As summarized by the same SEC filing, six purported securities class action lawsuits, all alleging nearly identical claims, were filed in the United States District Court for the District of Massachusetts. On April 3, 2003, the Court consolidated these complaints into one action captioned: In re SeaChange International, Inc., et al. Securities Litigation, Civil Action No. 02-12116-DPW. On May 16, 2003, the plaintiffs filed a consolidated and amended class action complaint (the “Complaint”). On July 18, 2003, SeaChange and the individual defendants filed a motion to dismiss all claims in their entirety, with prejudice. The lead plaintiff’s opposition to the motion to dismiss was filed on September 12, 2003, and the defendants’ reply memorandum was filed on October 8, 2003. A hearing on the motion to dismiss took place on January 16, 2004. On February 6, 2004, Judge Woodlock of the United States District Court for the District of Massachusetts issued a memorandum granting the motion to dismiss all claims asserted against the Company and the individual defendants, and an order of dismissal was entered by the court on February 9, 2004.

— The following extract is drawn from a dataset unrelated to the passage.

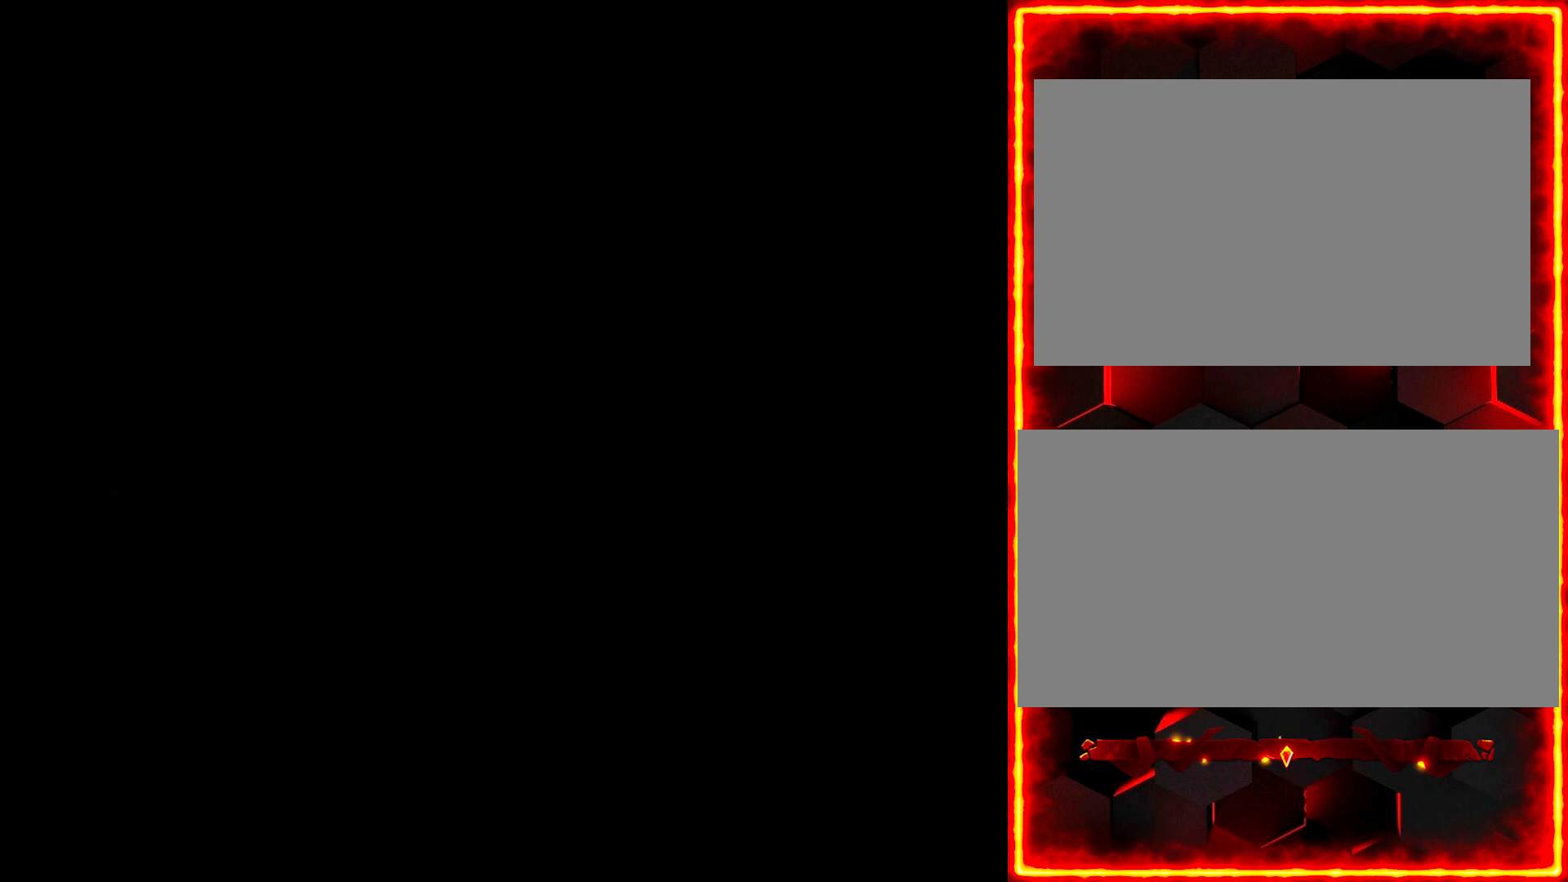
{"buttons": [], "events": []}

The original Complaint allege that the registration statement and prospectus issued by SeaChange in connection with its stock offering completed on January 31, 2002 contained statements that were materially inaccurate. Specifically, the Complaint alleges that defendants violated Sections 11, 12(a)(2) and 15 of the Securities Act of 1933 by issuing a false and misleading prospectus on or about January 29, 2002. As alleged in the Complaint, at all relevant times, SeaChange purported to be a leading developer, manufacturer and marketer of video storage systems which purportedly automate the management and distribution of video streams, such as movies and other feature presentations and advertisements. The Complaint further alleges that the Prospectus was materially false and misleading because it failed to disclose, among other things, that the Company was unable to compete effectively due to its inability to provide server systems large enough to meet the needs of cable companies located in major metropolitan areas and that the Company's products were dependent on technology, developed and patented by a key competitor, as to which SeaChange did not have proprietary rights.